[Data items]
╭──

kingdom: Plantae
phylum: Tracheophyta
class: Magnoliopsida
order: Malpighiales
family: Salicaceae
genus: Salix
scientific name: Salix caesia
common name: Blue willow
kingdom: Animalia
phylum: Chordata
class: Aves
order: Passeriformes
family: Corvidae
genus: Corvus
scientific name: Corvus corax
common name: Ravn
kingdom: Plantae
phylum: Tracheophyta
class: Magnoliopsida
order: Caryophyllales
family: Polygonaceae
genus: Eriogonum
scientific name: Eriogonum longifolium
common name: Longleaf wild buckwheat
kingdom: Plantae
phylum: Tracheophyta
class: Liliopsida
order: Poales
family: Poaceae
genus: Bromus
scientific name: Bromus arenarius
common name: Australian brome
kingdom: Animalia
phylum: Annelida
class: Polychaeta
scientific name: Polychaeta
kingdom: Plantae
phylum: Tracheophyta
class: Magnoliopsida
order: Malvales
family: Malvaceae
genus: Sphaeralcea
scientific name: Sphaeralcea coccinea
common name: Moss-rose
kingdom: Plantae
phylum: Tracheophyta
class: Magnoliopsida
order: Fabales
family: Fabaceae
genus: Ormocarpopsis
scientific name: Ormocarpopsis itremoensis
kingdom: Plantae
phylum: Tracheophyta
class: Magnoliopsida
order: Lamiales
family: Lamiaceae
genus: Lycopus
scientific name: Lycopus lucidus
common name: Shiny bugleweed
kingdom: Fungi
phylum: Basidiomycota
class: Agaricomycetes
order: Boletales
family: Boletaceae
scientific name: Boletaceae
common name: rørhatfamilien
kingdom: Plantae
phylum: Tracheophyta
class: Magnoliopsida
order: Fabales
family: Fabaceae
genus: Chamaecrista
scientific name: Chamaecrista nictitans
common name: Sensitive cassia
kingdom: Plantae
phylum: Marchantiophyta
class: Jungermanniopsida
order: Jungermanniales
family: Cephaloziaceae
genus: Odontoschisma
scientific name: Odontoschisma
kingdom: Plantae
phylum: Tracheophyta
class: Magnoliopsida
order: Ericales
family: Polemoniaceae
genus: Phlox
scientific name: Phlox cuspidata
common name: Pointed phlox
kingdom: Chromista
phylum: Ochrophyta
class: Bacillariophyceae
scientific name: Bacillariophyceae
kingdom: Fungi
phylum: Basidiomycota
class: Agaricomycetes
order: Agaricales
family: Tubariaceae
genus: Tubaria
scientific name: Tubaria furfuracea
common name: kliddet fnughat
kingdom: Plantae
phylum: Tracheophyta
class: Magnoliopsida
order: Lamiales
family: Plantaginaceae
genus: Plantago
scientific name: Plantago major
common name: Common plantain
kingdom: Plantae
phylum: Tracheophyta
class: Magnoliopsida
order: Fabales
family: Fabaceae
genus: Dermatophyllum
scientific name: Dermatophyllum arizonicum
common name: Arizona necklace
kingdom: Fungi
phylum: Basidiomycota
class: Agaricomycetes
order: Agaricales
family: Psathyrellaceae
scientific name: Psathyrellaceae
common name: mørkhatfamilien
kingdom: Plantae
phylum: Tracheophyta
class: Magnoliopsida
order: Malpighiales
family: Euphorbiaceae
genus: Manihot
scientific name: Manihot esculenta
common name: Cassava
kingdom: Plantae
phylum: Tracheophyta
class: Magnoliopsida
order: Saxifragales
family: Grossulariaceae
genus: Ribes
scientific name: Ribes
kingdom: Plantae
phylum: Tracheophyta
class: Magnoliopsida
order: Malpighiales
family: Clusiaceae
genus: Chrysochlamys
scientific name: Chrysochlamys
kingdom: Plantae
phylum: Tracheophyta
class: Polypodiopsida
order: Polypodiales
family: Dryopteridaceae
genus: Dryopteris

╰──

OBJECTIVE: Please copy out the lines above without any change, from the very first one through the line containing "genus: Sphaeralcea", with both ends included.

EXERCISE RESPONSE:
kingdom: Plantae
phylum: Tracheophyta
class: Magnoliopsida
order: Malpighiales
family: Salicaceae
genus: Salix
scientific name: Salix caesia
common name: Blue willow
kingdom: Animalia
phylum: Chordata
class: Aves
order: Passeriformes
family: Corvidae
genus: Corvus
scientific name: Corvus corax
common name: Ravn
kingdom: Plantae
phylum: Tracheophyta
class: Magnoliopsida
order: Caryophyllales
family: Polygonaceae
genus: Eriogonum
scientific name: Eriogonum longifolium
common name: Longleaf wild buckwheat
kingdom: Plantae
phylum: Tracheophyta
class: Liliopsida
order: Poales
family: Poaceae
genus: Bromus
scientific name: Bromus arenarius
common name: Australian brome
kingdom: Animalia
phylum: Annelida
class: Polychaeta
scientific name: Polychaeta
kingdom: Plantae
phylum: Tracheophyta
class: Magnoliopsida
order: Malvales
family: Malvaceae
genus: Sphaeralcea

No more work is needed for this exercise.